The girl, who was the next best thing to a halfwit, coaxed the fire into life and made an almighty clattering as she set pans of water to warm. One by one, in order of seniority, the other servants appeared – the wall-eyed maid, the old man who had tended the garden with gradually decreasing efficiency since the time of Mr Whichcote’s great-uncle, and finally the cook, a majestic but sour-faced woman who was at present working out her notice. None of the servants liked the day after a club dinner. The day itself was hard work, but it was a break in routine, undeniably exciting, full of strange faces, and with the tantalizing possibility of discarded trifles or unexpected tips. Afterwards, though, came the unpleasant task of clearing up.

A little after eight o’clock, Mr Whichcote’s bell rang. Augustus took his jug of warm water upstairs. When he returned, thirty minutes later with tea and rolls on a tray, he found the jug had not been touched. Mr Whichcote was still in his dressing gown, sitting up in bed and making notes in his pocketbook. He gestured towards Augustus to leave the tray on the night table. As he did so, the footboy glanced down and saw that the master was adding up a column of figures, against which he had made a number of entries.

An hour later, there was a knocking at the front door. Augustus opened the door to Mrs Phear. Her maid Dorcas was two paces behind her.

Mrs Phear advanced into the hall, as implacable as a small black cloud in a clear blue sky. She addressed the air in front of her. ‘Where’s your master?’

Augustus hastened to open the study door. Mr Whichcote was already rising to his feet. Mrs Phear said that she had brought her maid with her: the girl was so idle at home that a little work would be good for her.

Whichcote turned to Augustus and held out a key for him to take. ‘You and the girl will make the pavilion neat again. I wish to see it clean and swept and garnished, with everything restored to how it was.’

Augustus bowed and turned, believing he had been dismissed.

‘Stay. Come here.’ Whichcote towered over the footboy. ‘Only you and the maid are to work down there. I hold you responsible for that, as well as the rest. Now go.’

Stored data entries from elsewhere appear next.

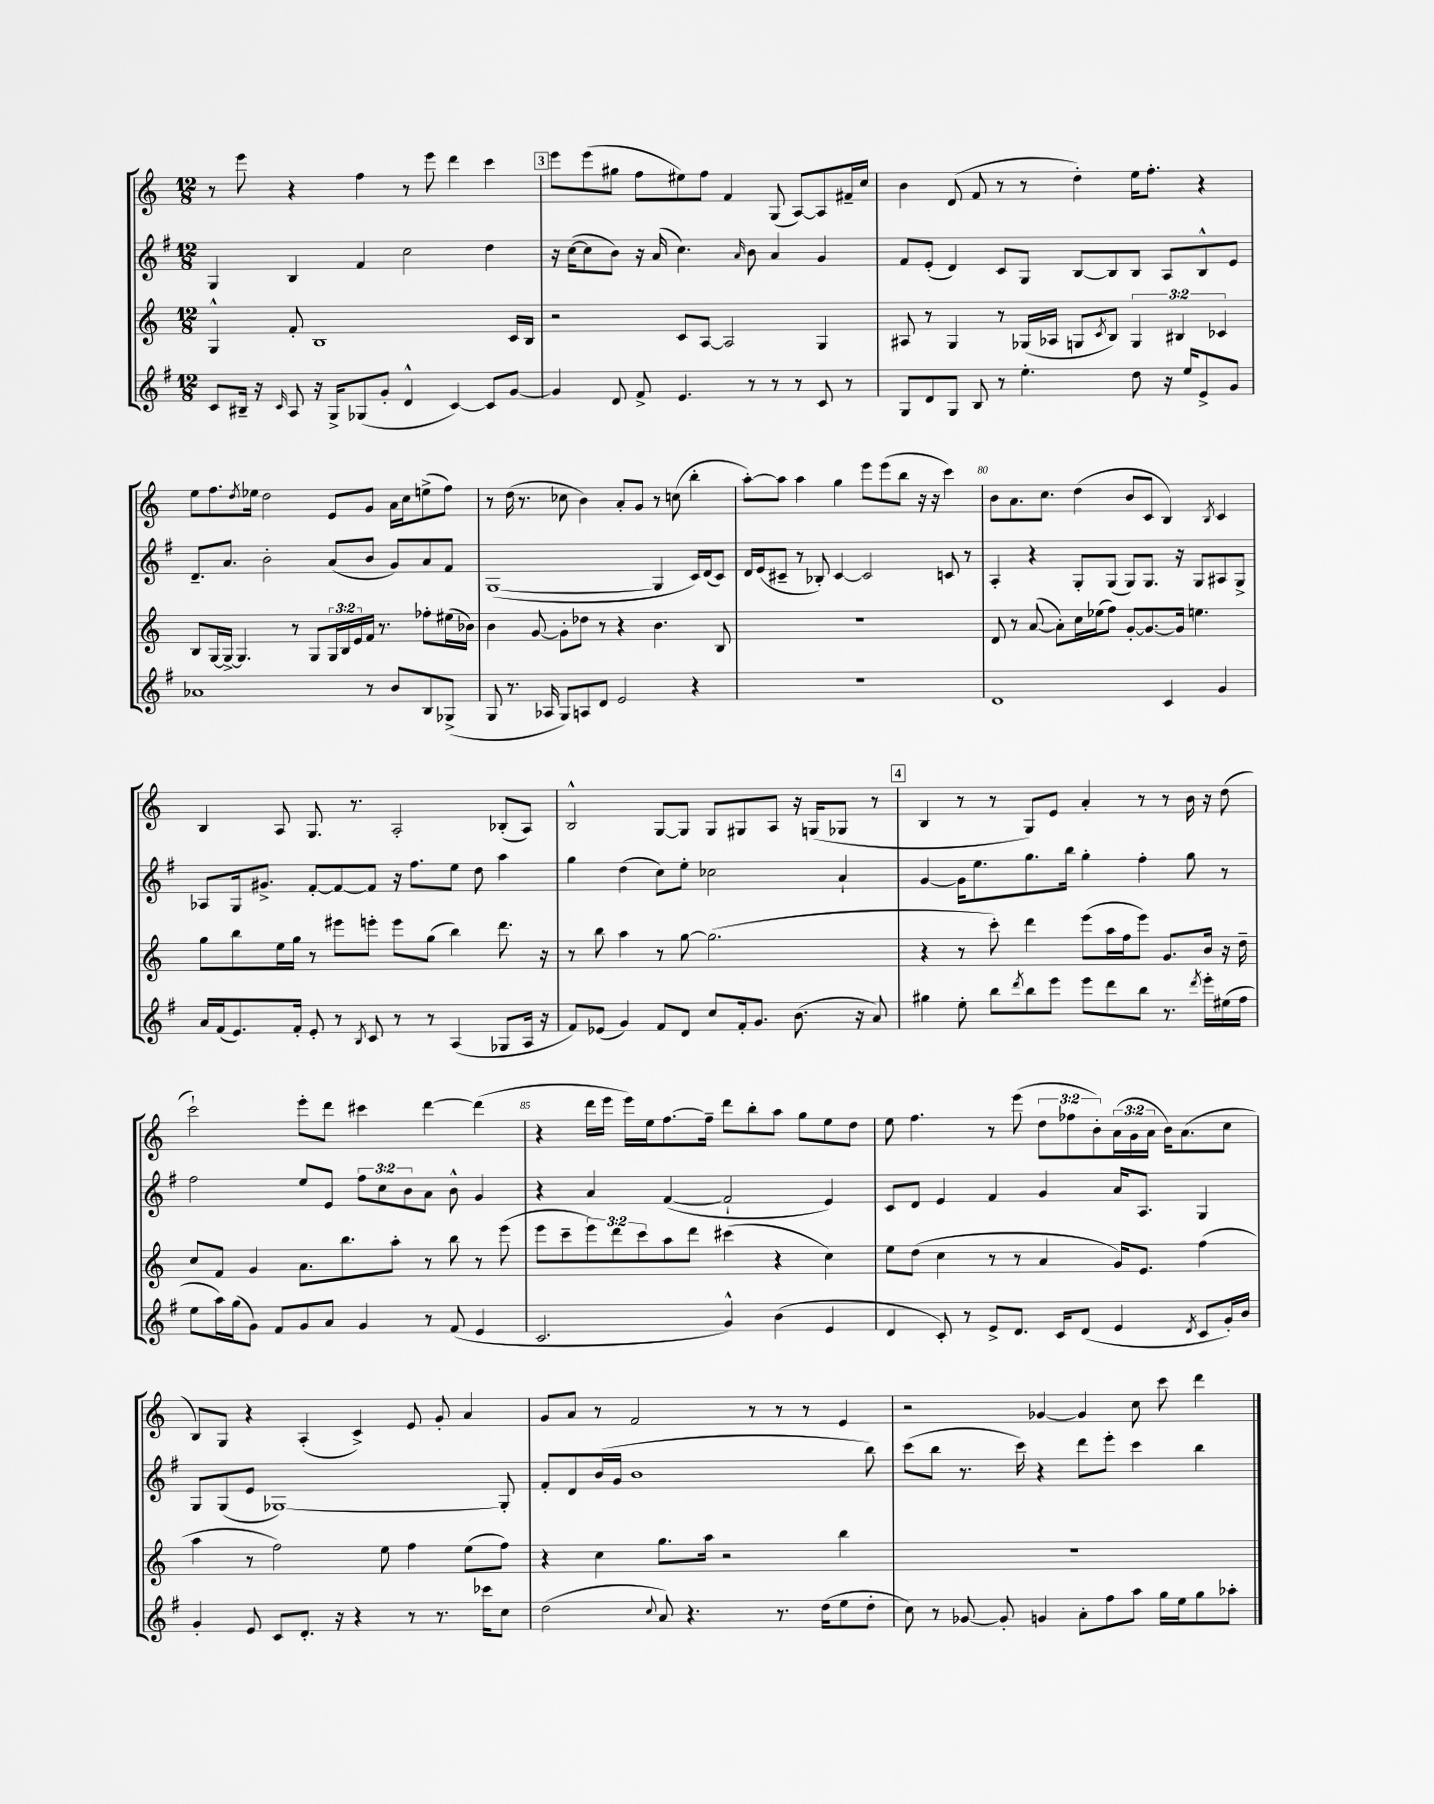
<<
\new StaffGroup <<
\new Staff = "s0" {
    \clef treble \key c \major \numericTimeSignature \time 12/8 \override Staff.TupletNumber.text = #tuplet-number::calc-fraction-text
    r8 e'''8 r4 f''4 r8 e'''8 d'''4 c'''4 |
    \mark \markup { \box "3" } e'''8 e'''8( gis''8 f''8 eis''8) f''8 f'4 g8( a8~) a8 fis'16-- c''16 |
    b'4 d'8( f'8 r8 r8 d''4-.) e''16 f''8.-. r4 |
    e''8 f''8. \acciaccatura { d''8 } ees''16 d''2 e'8 g'8 a'16 c''16 e''8->( f''8) |
    r8 d''16( r8. ces''8 b'4) a'8-. g'8 r8 c''8( b''4-. |
    a''8~-.) a''8 a''4 g''4 e'''8 e'''8( b''8 r16 r16 c'''4) |
    b'8 a'8. c''8. d''4( b'8 c'8 b4) \acciaccatura { b8 } c'4 |
    b4 a8 g8. r8. a2-. bes8-.( a8) |
    b2-^ g8~ g8 g8 gis8 a8 r16 g16( ges8 r8 |
    \mark \markup { \box "4" } b4 r8 r8 g8) e'8 a'4-. r8 r8 b'16 r16 d''8( |
    c'''2-!) e'''8-. d'''8 cis'''4 d'''4~ d'''4( |
    r4 d'''16 e'''16 e'''16) e''16 f''8.~ f''16-- d'''8 b''8-. a''8 g''8 e''8 d''8 |
    e''8 f''4. r8 e'''8( \tuplet 3/2 { d''8 fes''8 b'8-.) } \tuplet 3/2 { a'16( g'16 a'16 } b'16) a'8.( c''8 |
    b8) g8 r4 a4-.( c'4->) e'8 g'8-. a'4 |
    g'8 a'8 r8 f'2 r8 r8 r8 e'4 |
    r2 ges'4~ ges'4 c''8 c'''8 d'''4 \bar "|." |
}
\new Staff = "s1" {
    \clef treble \key g \major \numericTimeSignature \time 12/8 \override Staff.TupletNumber.text = #tuplet-number::calc-fraction-text
    g4 b4 fis'4 c''2 d''4 |
    \mark \markup { \box "3" } r16 c''16~( c''8 b'8) r16 a'16( c''4.) \grace { a'16 } b'8 a'4 g'4 |
    fis'8 e'8-.( d'4) c'8 g8 b8~ b8 b8 a8 b8-^ e'8 |
    d'8.-- a'8. b'2-. a'8( b'8 g'8) a'8 fis'8 |
    g1~( g4 c'16) d'16( c'8) |
    d'16 e'16( cis'8-- r8 bes8-.) cis'4~ cis'2 c'8 r8 |
    a4-. r4 g8-. g8( g8) g8. r16 g8 ais8 g8-> |
    aes8 g16 gis'8.-> fis'8~-. fis'8~ fis'8 r16 fis''8. e''8 d''8 a''4 |
    g''4 d''4( c''8) e''8-. ces''2 a'4-! |
    \mark \markup { \box "4" } g'4~ g'16 e''8. g''8. b''16 g''4-. fis''4-. g''8 r8 |
    fis''2 e''8 e'8 \tuplet 3/2 { fis''8 c''8 b'8 } a'8 b'8-^ g'4 |
    r4 a'4 fis'4~( fis'2-! e'4) |
    c'8 d'8 e'4 fis'4 g'4 a'16 a8. g4 |
    g8 g8( e'8 ges1~) ges8-. |
    fis'8-. d'8 b'16( g'16 b'1 b''8) |
    c'''8( b''8 r8. c'''16) r4 d'''8 e'''8-. c'''4 b''4 \bar "|." |
}
\new Staff = "s2" {
    \clef treble \key c \major \numericTimeSignature \time 12/8 \override Staff.TupletNumber.text = #tuplet-number::calc-fraction-text
    g4-^ f'8-. b1 c'16 b16 |
    \mark \markup { \box "3" } r2 c'8 a8~ a2 g4 |
    ais8 r8 g4 r8 ges16( aes16 g8 \acciaccatura { c'8 } b8) \tuplet 3/2 { g4 bis4 ces'4 } |
    b8 g16~ g16~-> g4. r8 g8 \tuplet 3/2 { g16 b16 e'16 } f'16 r8. fes''8-. eis''16( bes'16) |
    b'4 g'8~ g'8-. des''8 r8 r4 b'4. b8 |
    R1. |
    d'8 r8 a'8~( a'8-.) c''16 ees''16( f''8) g'8~-. g'8.~ g'16 e''4. |
    g''8 b''8 e''16 g''16 r8 eis'''8 e'''8-. e'''8 g''8( b''4) d'''8. r16 |
    r8 b''8 a''4 r8 g''8~ g''2.( |
    \mark \markup { \box "4" } r4 r8 c'''8-.) d'''4 e'''8( a''16 f''16 e'''8) g'8. b'16 r16 d''16-- |
    c''8 f'8 g'4 a'8. b''8. a''8-. r8 b''8 r8 e'''8( |
    e'''8 c'''8-- \tuplet 3/2 { e'''8) d'''8 c'''8 } a''8 d'''8 cis'''4( r4 c''4) |
    e''8 d''8( c''4 r8 r8 a'4 g'16) e'8. f''4( |
    a''4 r8 f''2) e''8 f''4 e''8( f''8) |
    r4 c''4 g''8. a''16 r2 b''4 |
    R1. \bar "|." |
}
\new Staff = "s3" {
    \clef treble \key g \major \numericTimeSignature \time 12/8
    c'8 bis16-- r16 \grace { c'16 } a8 r16 g16-> ges8( g'8-. d'4-^ c'4~) c'8 g'8~ |
    \mark \markup { \box "3" } g'4 d'8 fis'8-> e'4. r8 r8 r8 c'8 r8 |
    g8 d'8 g8 b8 r8 e''4.-. d''8 r16 e''16 e'8-> g'8 |
    aes'1 r8 b'8 b8 ges8->( |
    g8 r8. aes16 g8) a8 d'8 e'2 r4 |
    R1. |
    d'1 c'4 g'4 |
    a'16 fis'16( e'8.) fis'16-. e'8-. r8 \acciaccatura { b8 } c'8 r8 r8 a4( ges8 a16 r16 |
    fis'8) ees'8( g'4) fis'8 d'8 c''8 fis'16-. g'8. b'8.( r16 a'8) |
    \mark \markup { \box "4" } gis''4 e''8-. b''8 \acciaccatura { d'''8 } b''8 e'''8 e'''8 d'''8 b''8 r8. \acciaccatura { d'''8 } e'''16-. eis''16( fis''16 |
    e''8 a''16) g''16( g'8) fis'8 g'8 a'8 g'4 r8 fis'8( e'4 |
    c'2. g'4-^) b'4( e'4 |
    d'4 c'8-.) r8 e'8-> d'8. c'16 d'8( e'4 \acciaccatura { d'8 } c'8 g'16-.) b'16 |
    g'4-. e'8 c'8 d'8.-. r16 r4 r8 r8. ces'''16 c''8 |
    d''2( \appoggiatura { c''8 } a'8) r4. r8. d''16( e''8 d''8-. |
    c''8) r8 ges'8~ ges'8-. g'4 a'8-. fis''8 a''8 g''16 e''16 g''8 aes''8-. \bar "|." |
}
>>
>>
\layout { \context { \Score currentBarNumber = #74 \override BarNumber.break-visibility = ##(#f #t #t) barNumberVisibility = #(every-nth-bar-number-visible 5) } }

Mr Whichcote kept the pavilion locked. According to Cook, this was because the building was reserved for the master’s obscene and blasphemous activities, especially those that occurred on the nights of club dinners, so the master’s caution was entirely understandable. Cook said that she herself would not go in there alone for all the tea in China. Mr Whichcote, she said, was a gentleman who made your blood run cold, which was one reason why she had handed in her notice; the other reasons being the death of her late mistress (God rest her soul), the impious activities of the master and his friends, and (worst of all) his inability to pay his servants on time. Cook also said that if Mr Whichcote made your blood run cold, then Mrs Phear made it freeze in your veins and turn your very heart to a block of ice; and Cook was right.

Augustus took Dorcas through to the service side of the house, where they collected the brushes, mops, cloths and buckets. He carried the key of the pavilion in his pocket and was conscious of its weight and the responsibility it signified. Dorcas, who was half a head taller than he was, stared straight ahead. She had a white and bony face with freckles like flecks of mud on her skin.

‘We’ll do the big room upstairs,’ he said as he unlocked the pavilion door. ‘Then the little room they used downstairs and the staircase.’

‘You please yourself,’ the maid said, still without looking at him. ‘I want to see the bedchamber first.’

Augustus stared at her. ‘How do you know there’s a bedchamber?’

‘Because the girl told me. The one who had to lie in there last night all trussed up like a bird for the oven.’

‘You’re making it up,’ Augustus said uncertainly. ‘I was here last night.’